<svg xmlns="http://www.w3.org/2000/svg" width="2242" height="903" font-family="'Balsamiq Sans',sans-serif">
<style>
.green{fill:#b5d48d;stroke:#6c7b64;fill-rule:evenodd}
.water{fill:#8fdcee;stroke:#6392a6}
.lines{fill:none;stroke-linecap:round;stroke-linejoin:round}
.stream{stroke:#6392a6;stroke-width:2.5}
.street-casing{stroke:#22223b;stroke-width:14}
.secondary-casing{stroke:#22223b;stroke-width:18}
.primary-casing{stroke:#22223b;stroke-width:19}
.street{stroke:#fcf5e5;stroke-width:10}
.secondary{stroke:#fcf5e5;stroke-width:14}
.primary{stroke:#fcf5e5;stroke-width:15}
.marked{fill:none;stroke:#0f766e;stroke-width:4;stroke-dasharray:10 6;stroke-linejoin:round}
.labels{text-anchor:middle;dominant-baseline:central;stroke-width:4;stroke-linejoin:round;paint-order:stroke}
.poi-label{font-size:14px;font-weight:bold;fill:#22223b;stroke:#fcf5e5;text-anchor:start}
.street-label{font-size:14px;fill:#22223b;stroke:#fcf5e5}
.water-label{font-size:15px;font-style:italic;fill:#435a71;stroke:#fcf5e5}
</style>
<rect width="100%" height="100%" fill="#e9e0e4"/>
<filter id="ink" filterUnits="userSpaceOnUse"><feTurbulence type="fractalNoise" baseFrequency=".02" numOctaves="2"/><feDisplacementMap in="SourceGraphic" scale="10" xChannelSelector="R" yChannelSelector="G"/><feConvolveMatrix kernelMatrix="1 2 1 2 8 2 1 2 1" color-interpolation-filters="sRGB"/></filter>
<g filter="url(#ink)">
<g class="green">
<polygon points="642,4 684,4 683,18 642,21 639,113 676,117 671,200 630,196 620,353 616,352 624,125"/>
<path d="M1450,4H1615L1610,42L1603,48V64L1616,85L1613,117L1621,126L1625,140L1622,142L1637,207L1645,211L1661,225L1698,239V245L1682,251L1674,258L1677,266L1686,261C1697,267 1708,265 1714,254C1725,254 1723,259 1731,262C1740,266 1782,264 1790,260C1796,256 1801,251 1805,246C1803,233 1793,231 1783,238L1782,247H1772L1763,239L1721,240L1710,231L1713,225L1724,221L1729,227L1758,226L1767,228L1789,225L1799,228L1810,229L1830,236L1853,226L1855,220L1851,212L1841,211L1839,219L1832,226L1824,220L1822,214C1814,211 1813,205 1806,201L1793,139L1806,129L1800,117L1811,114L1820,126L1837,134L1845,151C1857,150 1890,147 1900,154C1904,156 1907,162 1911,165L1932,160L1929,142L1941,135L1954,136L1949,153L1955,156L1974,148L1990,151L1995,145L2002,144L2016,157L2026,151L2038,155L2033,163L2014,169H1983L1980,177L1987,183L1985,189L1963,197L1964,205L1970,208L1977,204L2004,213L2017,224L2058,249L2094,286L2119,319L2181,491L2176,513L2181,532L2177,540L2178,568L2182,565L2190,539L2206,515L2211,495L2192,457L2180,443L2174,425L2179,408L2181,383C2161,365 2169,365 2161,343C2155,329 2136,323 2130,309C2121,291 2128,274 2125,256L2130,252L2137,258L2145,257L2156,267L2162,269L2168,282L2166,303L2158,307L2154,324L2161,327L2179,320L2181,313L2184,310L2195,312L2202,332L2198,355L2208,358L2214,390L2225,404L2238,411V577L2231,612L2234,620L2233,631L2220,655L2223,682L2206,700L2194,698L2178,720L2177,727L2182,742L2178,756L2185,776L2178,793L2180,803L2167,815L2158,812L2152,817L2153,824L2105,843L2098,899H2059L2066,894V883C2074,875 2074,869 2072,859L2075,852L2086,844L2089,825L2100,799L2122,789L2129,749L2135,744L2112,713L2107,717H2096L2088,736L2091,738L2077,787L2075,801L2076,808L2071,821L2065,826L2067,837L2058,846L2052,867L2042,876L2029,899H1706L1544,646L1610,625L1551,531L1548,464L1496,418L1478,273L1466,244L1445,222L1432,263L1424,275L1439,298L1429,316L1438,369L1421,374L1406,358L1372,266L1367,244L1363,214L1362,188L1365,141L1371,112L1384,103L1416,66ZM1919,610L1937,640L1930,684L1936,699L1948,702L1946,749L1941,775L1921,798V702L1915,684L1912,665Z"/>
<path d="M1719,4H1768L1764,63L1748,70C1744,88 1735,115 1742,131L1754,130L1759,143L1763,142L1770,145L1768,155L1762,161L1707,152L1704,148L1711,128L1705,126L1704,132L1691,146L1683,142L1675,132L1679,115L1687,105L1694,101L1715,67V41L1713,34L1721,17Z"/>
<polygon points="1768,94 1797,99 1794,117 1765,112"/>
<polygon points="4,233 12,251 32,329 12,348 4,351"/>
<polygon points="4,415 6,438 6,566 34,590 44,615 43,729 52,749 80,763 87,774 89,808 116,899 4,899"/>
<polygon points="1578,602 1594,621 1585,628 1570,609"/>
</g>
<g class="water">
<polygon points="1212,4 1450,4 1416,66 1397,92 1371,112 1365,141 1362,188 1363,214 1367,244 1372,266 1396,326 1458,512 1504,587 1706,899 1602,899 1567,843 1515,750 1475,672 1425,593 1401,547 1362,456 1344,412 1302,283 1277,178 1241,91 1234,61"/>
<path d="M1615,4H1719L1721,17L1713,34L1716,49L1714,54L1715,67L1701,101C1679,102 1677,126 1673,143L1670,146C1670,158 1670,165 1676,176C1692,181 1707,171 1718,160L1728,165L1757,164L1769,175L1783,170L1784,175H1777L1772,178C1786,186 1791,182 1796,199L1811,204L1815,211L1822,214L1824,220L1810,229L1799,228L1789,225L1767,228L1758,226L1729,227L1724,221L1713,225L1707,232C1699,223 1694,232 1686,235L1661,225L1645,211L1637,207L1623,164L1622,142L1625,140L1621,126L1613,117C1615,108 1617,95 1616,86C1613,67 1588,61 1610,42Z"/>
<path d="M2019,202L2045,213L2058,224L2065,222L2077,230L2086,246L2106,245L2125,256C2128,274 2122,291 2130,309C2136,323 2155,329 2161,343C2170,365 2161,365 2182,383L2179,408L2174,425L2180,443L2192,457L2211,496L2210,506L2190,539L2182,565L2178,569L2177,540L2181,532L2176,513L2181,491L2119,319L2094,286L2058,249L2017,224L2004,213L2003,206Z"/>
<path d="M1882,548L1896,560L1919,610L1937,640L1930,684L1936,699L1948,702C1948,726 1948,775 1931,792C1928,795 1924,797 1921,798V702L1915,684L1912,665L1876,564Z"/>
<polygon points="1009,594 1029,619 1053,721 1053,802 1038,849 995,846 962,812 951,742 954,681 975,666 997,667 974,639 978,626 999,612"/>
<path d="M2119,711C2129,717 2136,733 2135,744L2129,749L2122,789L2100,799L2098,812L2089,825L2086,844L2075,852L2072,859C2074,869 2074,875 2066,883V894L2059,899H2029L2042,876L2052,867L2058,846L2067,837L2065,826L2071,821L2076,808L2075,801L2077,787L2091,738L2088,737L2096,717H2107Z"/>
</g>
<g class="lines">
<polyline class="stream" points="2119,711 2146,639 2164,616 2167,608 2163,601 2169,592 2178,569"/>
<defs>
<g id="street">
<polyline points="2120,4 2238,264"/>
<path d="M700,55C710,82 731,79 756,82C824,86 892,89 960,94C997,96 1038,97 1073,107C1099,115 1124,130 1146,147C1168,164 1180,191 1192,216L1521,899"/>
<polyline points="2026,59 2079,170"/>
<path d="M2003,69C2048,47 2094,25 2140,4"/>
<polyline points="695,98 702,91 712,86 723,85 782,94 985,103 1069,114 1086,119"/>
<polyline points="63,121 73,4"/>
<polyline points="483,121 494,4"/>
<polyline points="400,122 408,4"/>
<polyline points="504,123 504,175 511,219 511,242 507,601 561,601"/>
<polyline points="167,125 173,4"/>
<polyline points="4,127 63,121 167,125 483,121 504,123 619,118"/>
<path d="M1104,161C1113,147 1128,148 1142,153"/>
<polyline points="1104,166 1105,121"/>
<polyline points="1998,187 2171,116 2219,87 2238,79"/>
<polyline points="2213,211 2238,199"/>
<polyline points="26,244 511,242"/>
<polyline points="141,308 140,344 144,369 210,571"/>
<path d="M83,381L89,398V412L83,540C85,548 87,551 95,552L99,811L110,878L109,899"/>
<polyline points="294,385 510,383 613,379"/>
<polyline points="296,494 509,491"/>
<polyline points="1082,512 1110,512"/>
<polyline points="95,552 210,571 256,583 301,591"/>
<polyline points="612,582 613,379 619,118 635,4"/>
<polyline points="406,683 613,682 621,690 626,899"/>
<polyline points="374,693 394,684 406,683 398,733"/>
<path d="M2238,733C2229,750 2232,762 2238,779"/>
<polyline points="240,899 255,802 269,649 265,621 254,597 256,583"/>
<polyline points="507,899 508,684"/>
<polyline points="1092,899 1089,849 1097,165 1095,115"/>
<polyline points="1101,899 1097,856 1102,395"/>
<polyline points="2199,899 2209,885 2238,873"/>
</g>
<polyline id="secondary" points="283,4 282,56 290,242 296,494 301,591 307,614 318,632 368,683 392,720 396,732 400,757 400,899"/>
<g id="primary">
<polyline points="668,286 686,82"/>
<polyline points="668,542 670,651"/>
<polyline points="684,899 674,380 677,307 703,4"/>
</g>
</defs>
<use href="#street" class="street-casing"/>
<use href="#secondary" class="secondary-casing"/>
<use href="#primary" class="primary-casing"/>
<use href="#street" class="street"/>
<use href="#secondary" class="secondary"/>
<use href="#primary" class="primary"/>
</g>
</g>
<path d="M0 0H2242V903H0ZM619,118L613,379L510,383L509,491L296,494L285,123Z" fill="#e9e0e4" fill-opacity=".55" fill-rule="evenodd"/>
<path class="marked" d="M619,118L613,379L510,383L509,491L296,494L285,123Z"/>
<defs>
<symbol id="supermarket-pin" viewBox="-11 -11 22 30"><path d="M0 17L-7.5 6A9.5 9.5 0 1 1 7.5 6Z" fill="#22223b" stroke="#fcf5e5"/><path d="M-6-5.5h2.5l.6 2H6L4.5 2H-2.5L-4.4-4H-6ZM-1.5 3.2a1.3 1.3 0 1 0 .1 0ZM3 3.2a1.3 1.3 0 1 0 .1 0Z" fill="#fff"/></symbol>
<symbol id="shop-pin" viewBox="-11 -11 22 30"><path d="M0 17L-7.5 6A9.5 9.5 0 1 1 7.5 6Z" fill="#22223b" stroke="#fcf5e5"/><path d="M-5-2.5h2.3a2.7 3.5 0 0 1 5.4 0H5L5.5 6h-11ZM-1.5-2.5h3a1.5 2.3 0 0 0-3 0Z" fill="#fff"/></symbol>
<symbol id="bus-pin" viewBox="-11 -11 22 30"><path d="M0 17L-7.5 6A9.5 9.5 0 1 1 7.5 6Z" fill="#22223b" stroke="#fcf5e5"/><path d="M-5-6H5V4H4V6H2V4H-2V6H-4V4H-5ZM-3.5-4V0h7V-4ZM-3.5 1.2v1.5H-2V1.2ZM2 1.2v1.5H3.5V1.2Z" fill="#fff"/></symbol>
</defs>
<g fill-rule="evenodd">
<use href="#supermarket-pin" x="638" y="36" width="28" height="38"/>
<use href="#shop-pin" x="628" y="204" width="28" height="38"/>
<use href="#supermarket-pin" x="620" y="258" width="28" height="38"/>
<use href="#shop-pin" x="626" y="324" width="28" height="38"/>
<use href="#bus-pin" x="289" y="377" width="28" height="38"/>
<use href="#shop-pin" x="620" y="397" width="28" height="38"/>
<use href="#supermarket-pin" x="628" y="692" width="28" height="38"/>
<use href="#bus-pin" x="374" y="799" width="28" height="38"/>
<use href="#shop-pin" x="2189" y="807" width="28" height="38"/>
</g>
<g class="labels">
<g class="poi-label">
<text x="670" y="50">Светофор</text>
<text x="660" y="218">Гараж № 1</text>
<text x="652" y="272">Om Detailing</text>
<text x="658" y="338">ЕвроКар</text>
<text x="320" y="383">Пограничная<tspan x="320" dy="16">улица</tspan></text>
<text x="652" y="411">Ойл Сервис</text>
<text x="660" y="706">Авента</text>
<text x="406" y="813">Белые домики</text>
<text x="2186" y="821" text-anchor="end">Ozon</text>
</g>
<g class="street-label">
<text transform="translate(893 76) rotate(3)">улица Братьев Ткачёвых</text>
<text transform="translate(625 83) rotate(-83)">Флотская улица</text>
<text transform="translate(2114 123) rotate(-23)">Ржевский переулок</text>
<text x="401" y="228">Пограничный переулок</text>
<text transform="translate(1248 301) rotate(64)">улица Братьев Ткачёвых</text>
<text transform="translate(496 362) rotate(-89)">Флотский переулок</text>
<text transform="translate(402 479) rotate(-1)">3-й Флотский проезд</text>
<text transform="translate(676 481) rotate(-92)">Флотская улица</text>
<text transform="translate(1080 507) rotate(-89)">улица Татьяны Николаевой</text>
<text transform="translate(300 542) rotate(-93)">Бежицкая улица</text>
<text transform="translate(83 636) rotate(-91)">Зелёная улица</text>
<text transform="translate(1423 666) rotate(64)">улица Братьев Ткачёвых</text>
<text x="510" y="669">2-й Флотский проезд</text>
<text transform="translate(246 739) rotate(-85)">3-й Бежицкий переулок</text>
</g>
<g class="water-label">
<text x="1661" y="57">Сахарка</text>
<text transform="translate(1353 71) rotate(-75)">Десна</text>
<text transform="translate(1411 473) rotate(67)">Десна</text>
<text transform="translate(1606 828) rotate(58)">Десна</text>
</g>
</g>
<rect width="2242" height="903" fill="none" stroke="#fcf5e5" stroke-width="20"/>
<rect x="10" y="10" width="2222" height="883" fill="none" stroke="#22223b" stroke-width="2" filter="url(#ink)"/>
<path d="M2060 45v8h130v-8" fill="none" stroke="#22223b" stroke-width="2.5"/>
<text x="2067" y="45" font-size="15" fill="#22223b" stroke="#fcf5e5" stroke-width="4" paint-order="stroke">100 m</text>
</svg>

————————

● **Problem details**:
Where a line in the records above contains the string "labels", copy that line.

● **Output**:
.labels{text-anchor:middle;dominant-baseline:central;stroke-width:4;stroke-linejoin:round;paint-order:stroke}
<g class="labels">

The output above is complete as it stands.